**Potongan Teks**
════════════════════

Menariknya dalam laporan yang sama, ditemukan bahwa produk yang akan mengalami peningkatan jual kembali adalah produk fesyen; elektronik; perabotan rumah; dan buku. Hal ini mengindikasikan bahwa sebenarnya konsumen bukan tidak ingin membeli produk bekas, tapi sejatinya yang dibutuhkan adalah akses jual beli yang mudah dan instan.

Stigma Generasi Z yang konsumtif, ternyata tidak terbukti. Malahan, laporan Chairish menunjukkan kalau 80% generasi muda seperti Gen Z tidak merasa masalah jika mereka membeli barang bekas terutama produk fesyen. Alasannya adalah karena mereka semakin paham tentang pentingnya keberlangsungan alam di mulai dari produk yang dibeli.

Komitmen pada ekonomi sirkular ini akhirnya membuat pendiri Chairish Greg dan Anna mendapat penghargaan sebagai Best of Green Changemakers dari situs gaya hidup ramah lingkungan Trehugger.

Situasi Jual Beli Furnitur Bekas di Indonesia

Di Indonesia tren belanja daring memang telah memasuki babak yang matang. Data Badan Pusat Statistik (BPS) di laporan Statistik E-Commerce 2020 menyebutkan bahwa setidaknya ada 16.277 pelaku usaha ecommerce di Indonesia. 8,29 persen dari pelaku usaha tersebut adalah jual beli barang rumah tangga furnitur, peralatan dapur, dan lain-lain.

Namun sejauh ini tidak ada data berapa besar nilai dari industri funitur. Data yang teknoia dapatkan hanyalah informasi Kementerian Perindustrian yang menjelaskan bahwa di sektor industri furnitur, terdapat 1.114 perusahaan yang tersebar di berbagai wilayah Indonesia. Kapasitas produksinya sendiri mencapai 2,9 ton furnitur setiap tahun.

Pun tidak jelas ada data yang jelas mengenai seberapa besar limbah furnitur bekas di Indonesia. Persoalan data limbah adalah masalah serius yang bertahun-tahun Indonesia tidak juga benahi. Tanpa data ini, pelaku usaha ekonomi sirkular tidak memiliki pedoman yang jelas berapa nilai bisnis mereka sesungguhnya.

════════════════════

**Kutipan Data**
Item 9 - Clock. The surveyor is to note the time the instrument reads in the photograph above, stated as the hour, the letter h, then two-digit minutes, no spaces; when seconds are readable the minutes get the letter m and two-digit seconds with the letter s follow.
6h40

════════════════════

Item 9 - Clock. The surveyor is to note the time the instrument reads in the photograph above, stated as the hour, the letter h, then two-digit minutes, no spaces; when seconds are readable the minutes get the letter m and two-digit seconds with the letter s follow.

════════════════════

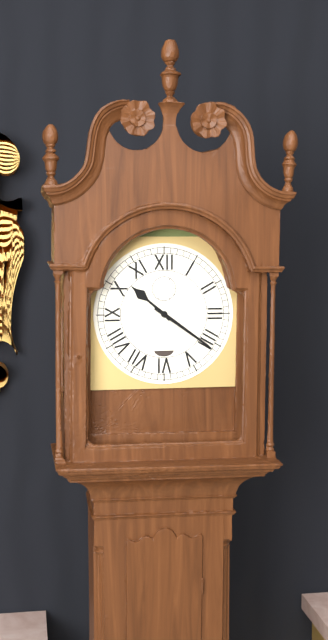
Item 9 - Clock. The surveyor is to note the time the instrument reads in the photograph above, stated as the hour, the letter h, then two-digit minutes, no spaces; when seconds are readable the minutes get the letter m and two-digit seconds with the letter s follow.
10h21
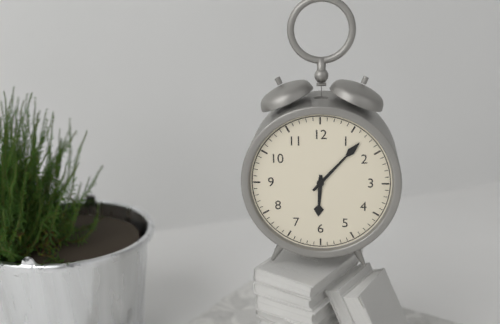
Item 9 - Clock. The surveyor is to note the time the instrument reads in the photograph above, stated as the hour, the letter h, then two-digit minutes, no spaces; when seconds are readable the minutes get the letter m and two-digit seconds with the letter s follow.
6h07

════════════════════

**Tujuan Tugas**
Jelaskan dalam satu sampai tiga kalimat, berdasarkan potongan teks tentang jual beli barang bekas, mengapa 80% generasi muda seperti Gen Z tidak merasa masalah membeli barang bekas.

**Penyelesaian Tugas**
Menurut laporan Chairish, mereka tidak mempermasalahkannya karena semakin paham tentang pentingnya keberlangsungan alam, yang dimulai dari produk yang dibeli.